There remains a lot of chatter online about the prospect of riots this week during the G20 summit in London. And I’m sorry, I just don’t get it. We have the case of a university professor who’s suspended from his job for reacting to the police’s own threat of violence. This includes the threat of using Tasers:
The centrepiece of the security plan will be hundreds of officers from the Metropolitan police territorial support group, who are routinely armed with speedcuffs, extended batons and CS gas spray.
The Met confirmed yesterday that they will be supported by officers equipped with Tasers on stand-by should trouble break out.
“There will be an armed response vehicle element to this operation and [those officers] will be carrying Tasers,” said a spokeswoman.
Hang on. TSG officers, encouraged to use weapons? Look what TSG officers actually do when they’re wound up. So far I see a police force, increasingly behaving like a law unto itself, threatening extreme violence on protesters. I see freedom of speech curbed through a hysterical overreaction to a man whose job is to encourage students to think for themselves and to challenge the status quo. I also see a media giddy at the prospect of violence on the streets:
The majority of protest groups have promised to demonstrate peacefully, but there are fears anarchist and hardcore anti-capitalists from Britain and abroad will try to fight police in pitched battles reminiscent of the anarchist riots of the late 1990s which caused millions of pounds of damage.
Senior officers at Scotland Yard say they are aware of several groups which plan to converge on the City of London financial district to cause blockades, and attempt to get inside major banks including the Bank of England.
One organiser is believed to be a senior lecturer at the University of East London. Some groups are said to be considering filling roads with sand and then sending children to play in it, making it impossible for police officers to forcibly remove them.
The evidence for ‘pitched battles’ comes from where exactly? And may I remind you of the way in which ‘anti-capitalists from Britain and abroad’ fought police in Genoa in 2001? The violent bastards!
The April protest has captured the imagination of anarchists. Some are plotting further demonstrations against the G20 on the day of the summit on 2 April.
One protester said the example of Athens, where young Greeks have been rioting for several months since police shot dead a teenager, could provide further inspiration.
An anarchist wrote in an online ‘blog’: ‘The combination of the recession, the inspiration of the Greek anarchists and the G20 summit being in london on 2 April gives us the opportunity to mobilise far larger than usual numbers on to the streets… Seize the time.’

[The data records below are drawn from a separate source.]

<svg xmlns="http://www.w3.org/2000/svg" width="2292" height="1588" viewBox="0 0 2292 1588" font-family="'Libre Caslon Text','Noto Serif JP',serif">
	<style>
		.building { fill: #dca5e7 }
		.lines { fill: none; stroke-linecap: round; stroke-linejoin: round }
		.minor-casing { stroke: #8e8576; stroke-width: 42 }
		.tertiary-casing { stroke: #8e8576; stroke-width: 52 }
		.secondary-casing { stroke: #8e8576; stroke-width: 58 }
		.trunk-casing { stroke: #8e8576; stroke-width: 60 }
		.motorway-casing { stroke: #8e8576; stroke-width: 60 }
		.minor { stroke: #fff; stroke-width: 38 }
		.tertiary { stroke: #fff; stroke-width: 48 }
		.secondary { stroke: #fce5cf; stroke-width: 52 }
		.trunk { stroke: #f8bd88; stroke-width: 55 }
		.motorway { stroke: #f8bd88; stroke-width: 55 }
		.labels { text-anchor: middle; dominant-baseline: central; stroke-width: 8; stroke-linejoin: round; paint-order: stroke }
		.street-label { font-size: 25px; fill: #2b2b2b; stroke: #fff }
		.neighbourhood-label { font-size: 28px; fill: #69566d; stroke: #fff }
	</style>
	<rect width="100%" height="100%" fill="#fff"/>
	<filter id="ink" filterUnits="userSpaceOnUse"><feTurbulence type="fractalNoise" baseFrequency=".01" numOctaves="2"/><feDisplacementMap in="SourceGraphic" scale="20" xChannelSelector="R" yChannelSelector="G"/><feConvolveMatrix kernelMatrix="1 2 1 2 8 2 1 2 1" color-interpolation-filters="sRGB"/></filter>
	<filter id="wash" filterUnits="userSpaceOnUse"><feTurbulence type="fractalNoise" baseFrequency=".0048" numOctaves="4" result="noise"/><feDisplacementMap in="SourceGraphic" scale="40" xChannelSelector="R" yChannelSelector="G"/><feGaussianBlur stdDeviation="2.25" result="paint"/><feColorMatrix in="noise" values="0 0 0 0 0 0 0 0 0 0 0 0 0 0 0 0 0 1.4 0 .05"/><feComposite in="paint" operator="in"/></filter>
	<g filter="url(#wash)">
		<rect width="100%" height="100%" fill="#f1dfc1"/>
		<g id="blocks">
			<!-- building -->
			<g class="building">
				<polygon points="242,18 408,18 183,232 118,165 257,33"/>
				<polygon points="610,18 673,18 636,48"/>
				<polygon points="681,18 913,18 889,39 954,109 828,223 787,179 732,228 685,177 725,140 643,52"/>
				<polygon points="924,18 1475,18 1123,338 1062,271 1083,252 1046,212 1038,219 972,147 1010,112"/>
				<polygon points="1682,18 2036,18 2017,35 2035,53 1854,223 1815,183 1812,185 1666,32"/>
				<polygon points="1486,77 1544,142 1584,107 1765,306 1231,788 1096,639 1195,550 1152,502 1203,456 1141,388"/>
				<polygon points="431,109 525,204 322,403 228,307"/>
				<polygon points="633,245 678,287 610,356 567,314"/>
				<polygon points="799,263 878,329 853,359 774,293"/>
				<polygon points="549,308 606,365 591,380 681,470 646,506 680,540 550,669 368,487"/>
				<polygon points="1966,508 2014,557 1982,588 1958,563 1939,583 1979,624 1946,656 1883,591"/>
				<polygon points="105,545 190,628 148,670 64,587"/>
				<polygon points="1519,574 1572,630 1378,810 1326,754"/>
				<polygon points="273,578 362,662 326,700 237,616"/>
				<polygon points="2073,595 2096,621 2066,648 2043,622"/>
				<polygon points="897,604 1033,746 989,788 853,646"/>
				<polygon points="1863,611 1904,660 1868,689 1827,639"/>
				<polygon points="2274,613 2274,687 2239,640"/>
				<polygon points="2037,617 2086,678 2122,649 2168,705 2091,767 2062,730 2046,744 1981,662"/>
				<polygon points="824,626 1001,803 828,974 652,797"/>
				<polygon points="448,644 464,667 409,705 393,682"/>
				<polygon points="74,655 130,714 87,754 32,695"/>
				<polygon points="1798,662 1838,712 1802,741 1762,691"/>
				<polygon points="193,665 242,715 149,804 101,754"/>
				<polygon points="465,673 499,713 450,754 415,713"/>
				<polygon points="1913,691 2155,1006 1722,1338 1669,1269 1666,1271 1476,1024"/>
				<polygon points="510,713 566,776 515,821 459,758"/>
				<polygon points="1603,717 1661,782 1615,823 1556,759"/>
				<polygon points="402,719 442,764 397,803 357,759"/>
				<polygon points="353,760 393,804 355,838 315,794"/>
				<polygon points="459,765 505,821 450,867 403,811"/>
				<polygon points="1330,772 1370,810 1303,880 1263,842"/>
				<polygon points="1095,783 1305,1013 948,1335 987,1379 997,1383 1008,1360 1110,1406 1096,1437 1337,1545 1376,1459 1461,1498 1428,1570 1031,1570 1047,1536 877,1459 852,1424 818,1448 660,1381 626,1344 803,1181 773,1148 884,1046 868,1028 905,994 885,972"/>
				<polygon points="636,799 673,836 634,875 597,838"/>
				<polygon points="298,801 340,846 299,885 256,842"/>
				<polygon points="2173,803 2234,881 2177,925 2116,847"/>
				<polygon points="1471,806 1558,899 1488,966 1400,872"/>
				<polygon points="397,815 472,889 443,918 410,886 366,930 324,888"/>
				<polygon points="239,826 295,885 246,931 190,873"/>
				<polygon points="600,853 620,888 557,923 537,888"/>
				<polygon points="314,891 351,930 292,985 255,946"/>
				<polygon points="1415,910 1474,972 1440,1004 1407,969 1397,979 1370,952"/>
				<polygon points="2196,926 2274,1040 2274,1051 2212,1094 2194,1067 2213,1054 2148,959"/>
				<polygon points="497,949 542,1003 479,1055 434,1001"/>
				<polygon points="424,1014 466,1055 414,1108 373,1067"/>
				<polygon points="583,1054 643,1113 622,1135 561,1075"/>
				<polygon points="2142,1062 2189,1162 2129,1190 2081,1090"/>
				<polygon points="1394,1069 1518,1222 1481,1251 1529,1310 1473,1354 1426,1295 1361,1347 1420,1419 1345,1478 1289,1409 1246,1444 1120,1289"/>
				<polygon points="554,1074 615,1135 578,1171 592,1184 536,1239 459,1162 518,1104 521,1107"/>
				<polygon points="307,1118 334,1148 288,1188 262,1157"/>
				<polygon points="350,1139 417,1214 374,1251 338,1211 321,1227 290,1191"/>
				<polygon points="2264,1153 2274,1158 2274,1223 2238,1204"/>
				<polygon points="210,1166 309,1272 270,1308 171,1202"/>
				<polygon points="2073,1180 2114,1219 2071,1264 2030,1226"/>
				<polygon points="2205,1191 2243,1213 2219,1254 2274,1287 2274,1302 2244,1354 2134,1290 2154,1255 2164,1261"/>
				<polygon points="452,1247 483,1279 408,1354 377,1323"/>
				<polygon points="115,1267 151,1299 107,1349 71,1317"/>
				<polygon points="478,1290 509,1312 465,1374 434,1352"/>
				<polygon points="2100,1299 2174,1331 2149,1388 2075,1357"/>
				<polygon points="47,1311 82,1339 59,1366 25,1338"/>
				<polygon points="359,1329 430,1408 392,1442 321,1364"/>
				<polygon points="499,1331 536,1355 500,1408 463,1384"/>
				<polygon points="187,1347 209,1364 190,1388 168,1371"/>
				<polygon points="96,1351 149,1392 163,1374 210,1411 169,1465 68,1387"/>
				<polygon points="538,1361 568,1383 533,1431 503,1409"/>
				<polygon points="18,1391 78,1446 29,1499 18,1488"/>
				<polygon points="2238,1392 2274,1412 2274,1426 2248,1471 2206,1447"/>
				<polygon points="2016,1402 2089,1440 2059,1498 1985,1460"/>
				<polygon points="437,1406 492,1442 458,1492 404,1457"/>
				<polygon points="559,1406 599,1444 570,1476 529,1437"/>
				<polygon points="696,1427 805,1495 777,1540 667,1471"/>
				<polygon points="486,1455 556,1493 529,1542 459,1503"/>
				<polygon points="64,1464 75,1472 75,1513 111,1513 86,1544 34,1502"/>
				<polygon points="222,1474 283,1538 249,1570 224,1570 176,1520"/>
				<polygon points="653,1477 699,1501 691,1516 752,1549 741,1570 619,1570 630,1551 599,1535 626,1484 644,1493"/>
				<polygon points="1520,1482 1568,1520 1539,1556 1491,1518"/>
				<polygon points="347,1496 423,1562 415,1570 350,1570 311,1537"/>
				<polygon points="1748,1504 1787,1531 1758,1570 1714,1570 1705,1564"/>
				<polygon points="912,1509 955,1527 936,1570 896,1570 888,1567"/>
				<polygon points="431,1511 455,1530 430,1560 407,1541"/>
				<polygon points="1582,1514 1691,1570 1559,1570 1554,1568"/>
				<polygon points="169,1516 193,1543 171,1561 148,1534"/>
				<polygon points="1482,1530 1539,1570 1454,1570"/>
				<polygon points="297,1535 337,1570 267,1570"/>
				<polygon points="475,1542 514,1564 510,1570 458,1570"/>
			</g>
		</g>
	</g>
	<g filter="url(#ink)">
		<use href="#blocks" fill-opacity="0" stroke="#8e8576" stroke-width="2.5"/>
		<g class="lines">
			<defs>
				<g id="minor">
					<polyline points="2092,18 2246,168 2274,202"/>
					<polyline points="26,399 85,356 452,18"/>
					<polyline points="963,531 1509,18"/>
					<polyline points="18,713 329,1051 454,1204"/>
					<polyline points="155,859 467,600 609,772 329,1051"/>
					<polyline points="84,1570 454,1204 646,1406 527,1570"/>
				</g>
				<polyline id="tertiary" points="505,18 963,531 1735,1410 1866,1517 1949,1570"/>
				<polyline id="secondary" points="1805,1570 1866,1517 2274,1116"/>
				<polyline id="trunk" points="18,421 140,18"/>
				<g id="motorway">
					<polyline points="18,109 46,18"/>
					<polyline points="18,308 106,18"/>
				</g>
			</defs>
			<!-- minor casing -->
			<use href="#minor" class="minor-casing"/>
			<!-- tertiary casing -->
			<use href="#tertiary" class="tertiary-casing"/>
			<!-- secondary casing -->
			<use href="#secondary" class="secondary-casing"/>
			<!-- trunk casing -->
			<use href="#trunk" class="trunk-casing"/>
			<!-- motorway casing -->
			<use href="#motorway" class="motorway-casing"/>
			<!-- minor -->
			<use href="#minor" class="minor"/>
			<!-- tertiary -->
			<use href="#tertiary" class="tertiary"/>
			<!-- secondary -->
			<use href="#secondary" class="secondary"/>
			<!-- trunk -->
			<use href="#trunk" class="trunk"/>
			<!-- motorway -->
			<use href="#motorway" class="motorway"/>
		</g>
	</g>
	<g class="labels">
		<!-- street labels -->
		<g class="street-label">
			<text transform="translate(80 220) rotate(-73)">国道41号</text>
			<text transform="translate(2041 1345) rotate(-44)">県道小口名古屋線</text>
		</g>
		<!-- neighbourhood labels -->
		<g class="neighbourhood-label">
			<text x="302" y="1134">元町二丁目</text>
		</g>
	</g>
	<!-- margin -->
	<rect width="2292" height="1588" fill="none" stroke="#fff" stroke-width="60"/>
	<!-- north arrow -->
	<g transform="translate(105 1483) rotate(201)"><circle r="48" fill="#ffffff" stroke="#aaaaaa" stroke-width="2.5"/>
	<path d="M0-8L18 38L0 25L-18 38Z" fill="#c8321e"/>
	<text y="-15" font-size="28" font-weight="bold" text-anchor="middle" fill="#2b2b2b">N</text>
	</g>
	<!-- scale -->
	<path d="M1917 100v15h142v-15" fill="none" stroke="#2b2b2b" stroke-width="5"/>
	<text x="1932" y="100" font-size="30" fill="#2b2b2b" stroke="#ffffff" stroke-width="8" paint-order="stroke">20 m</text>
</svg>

Well let’s look at the example of Athens. First off I fail to see the link between people rioting because of the police murdering a teenager and the G20 summit. It’s hardly as if Britons riot when the police do commit murder – I doubt most people care about Jean Charles de Menezes, whose name is never invoked at any protests. And look how the police responded to the protests which did happen in response to the police murdering that boy in Greece. Chilling. Can someone substantiate the likelihood of ‘riots’ when all I see is police threats and a history of violent repression of lawful protest?